◆ **Supplied passage**:
• • •

Shantel McClendon outside of her Valencia Gardens apartment. Photo by Eric Murphy.

The eviction trial for Shantel McClendon, a mother of five and resident of Valencia Gardens, is slated to conclude Wednesday, but any decision will not become before August, according to the lawyers involved in the case. 

McClendon’s housing status will remain in limbo as attorneys prepare briefs and the judge, Richard Ulmer, comes to a decision. He will either decide whether McClendon has the right to stay in her home, or he will send the proceedings to a jury trial – a step that would mean a further delay. 

The trial is only the latest eviction proceeding initiated by The John Stewart Company, the property manager of Valencia Gardens, against McClendon, who has been served with seven eviction notices and three eviction lawsuits since late 2017. As Mission Local previously reported, McClendon has said she feels targeted and harassed by the repeated actions.

• • •

◆ **Information provided**:
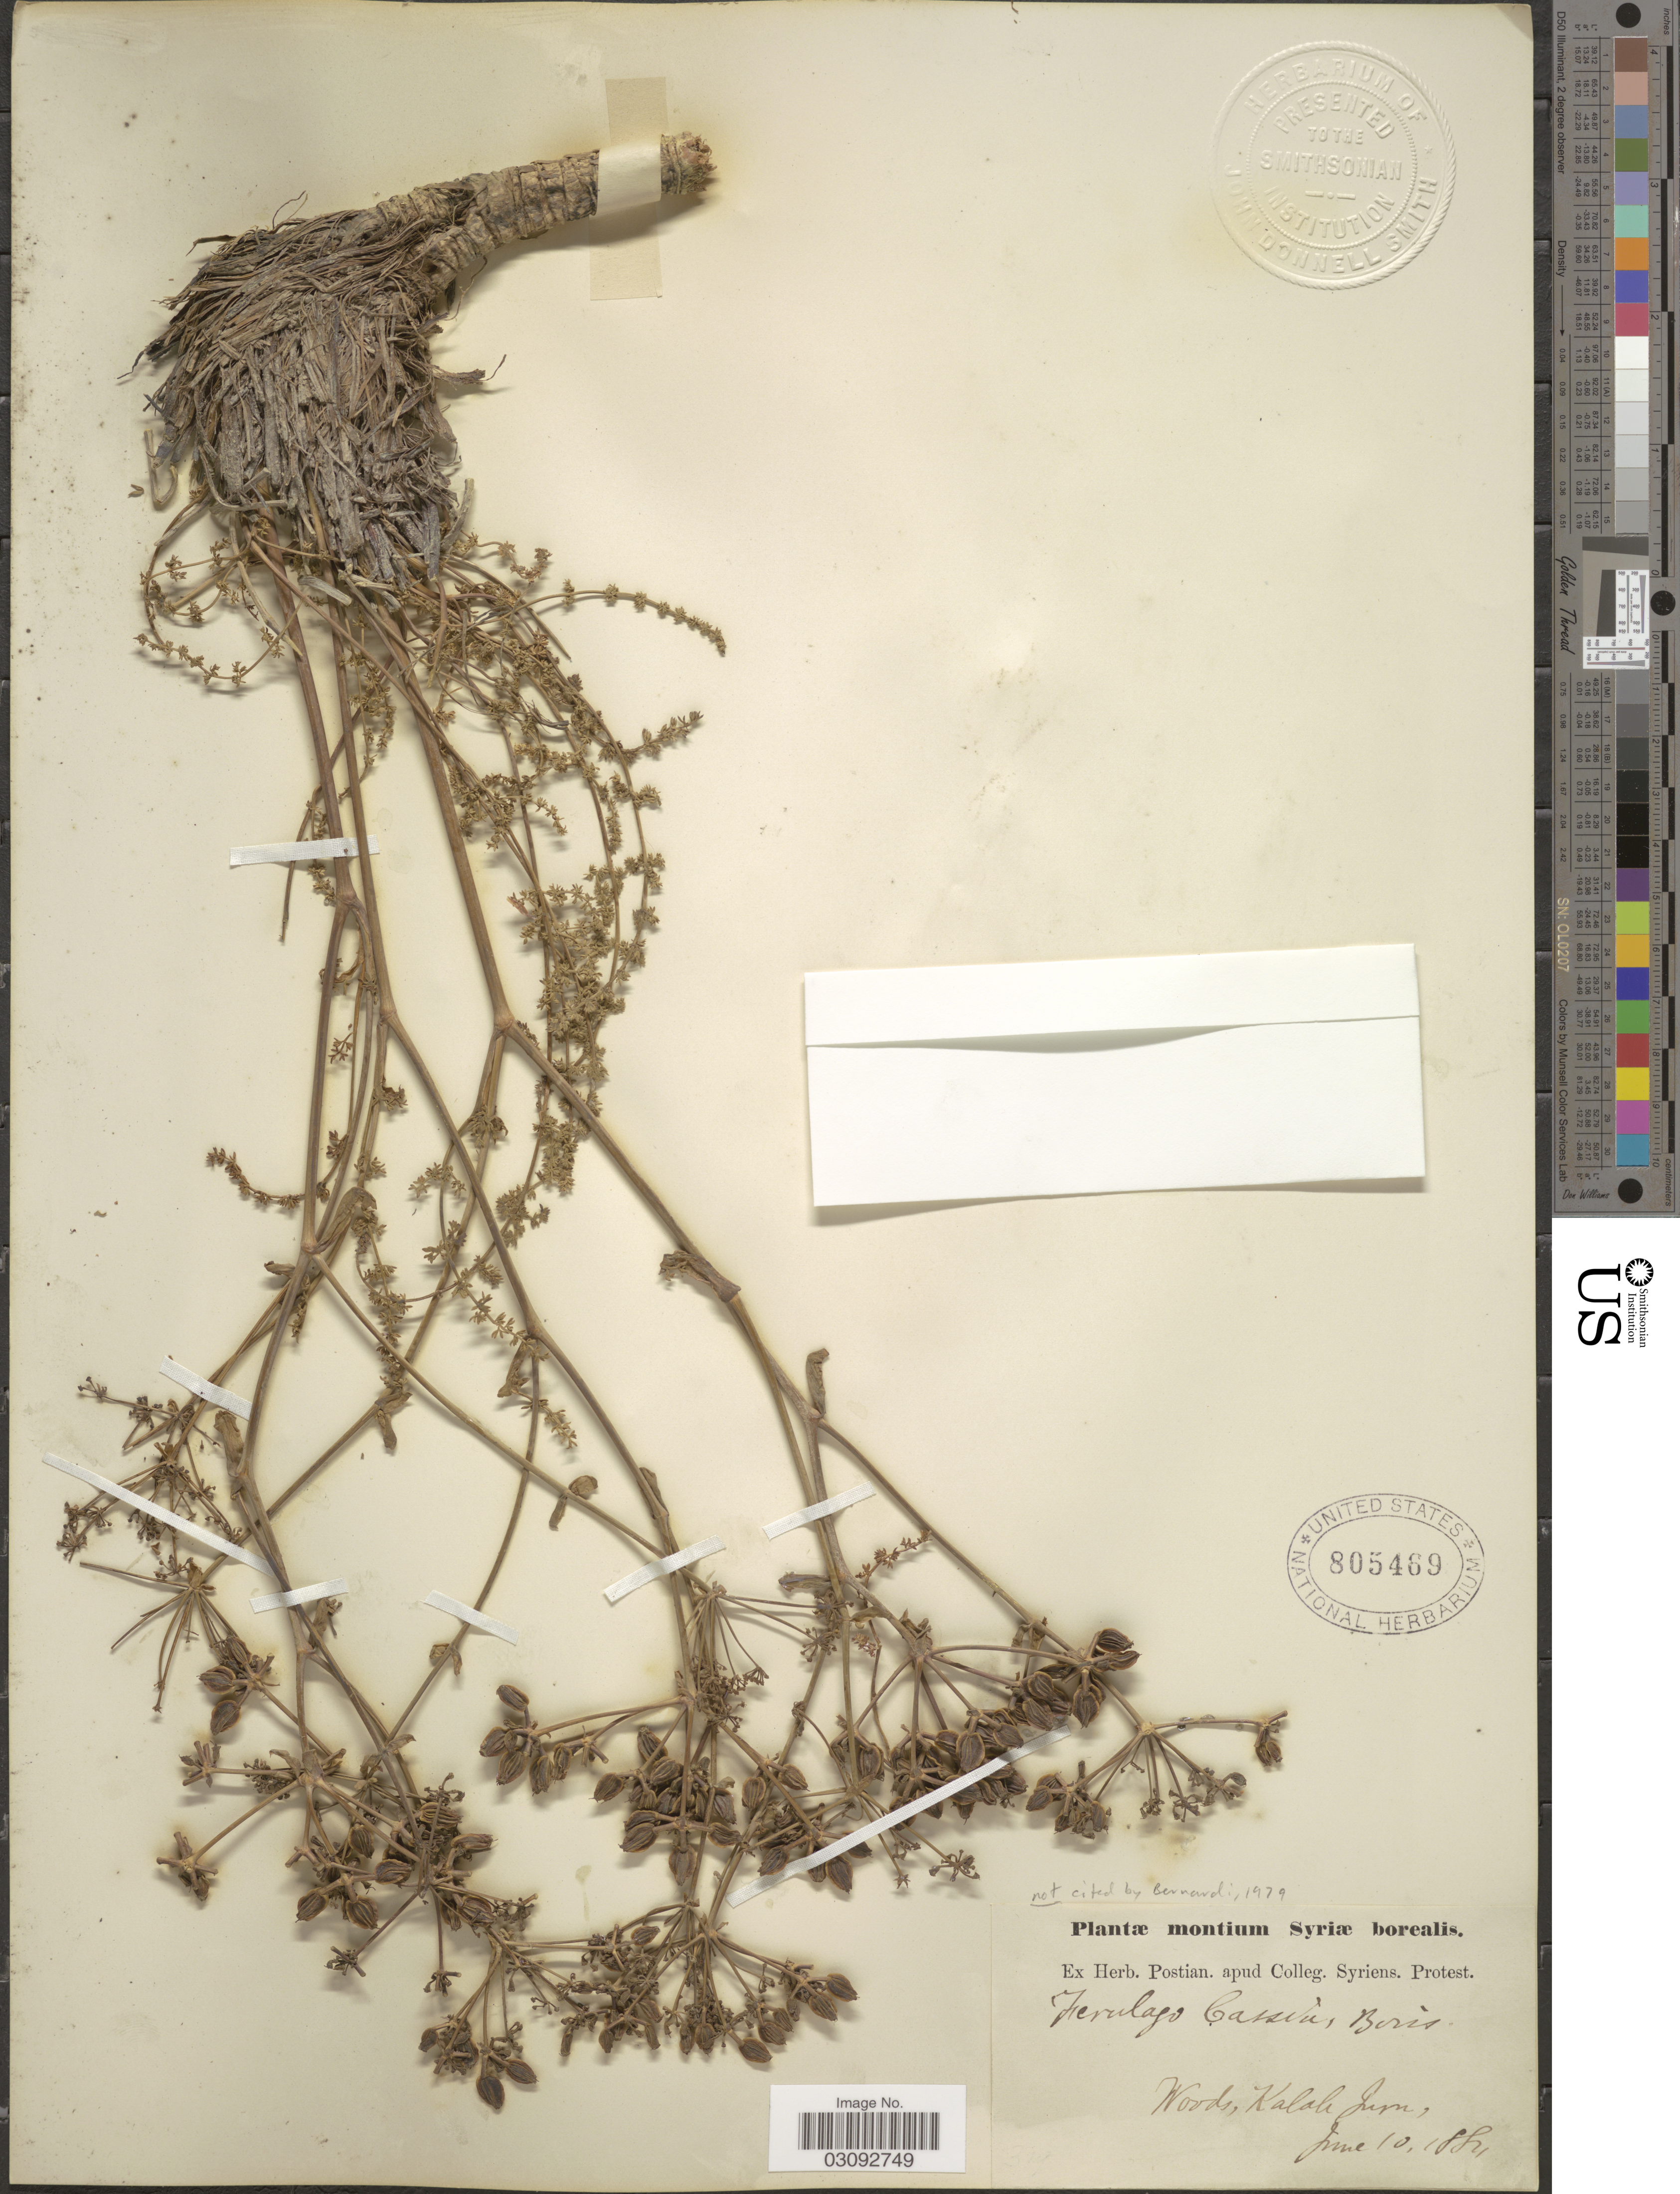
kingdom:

• • •

Can you repeat the eviction article word for word, from "Shantel McClendon outside" to "a further delay."?

◆ **Exercise response**:
Shantel McClendon outside of her Valencia Gardens apartment. Photo by Eric Murphy.

The eviction trial for Shantel McClendon, a mother of five and resident of Valencia Gardens, is slated to conclude Wednesday, but any decision will not become before August, according to the lawyers involved in the case. 

McClendon’s housing status will remain in limbo as attorneys prepare briefs and the judge, Richard Ulmer, comes to a decision. He will either decide whether McClendon has the right to stay in her home, or he will send the proceedings to a jury trial – a step that would mean a further delay.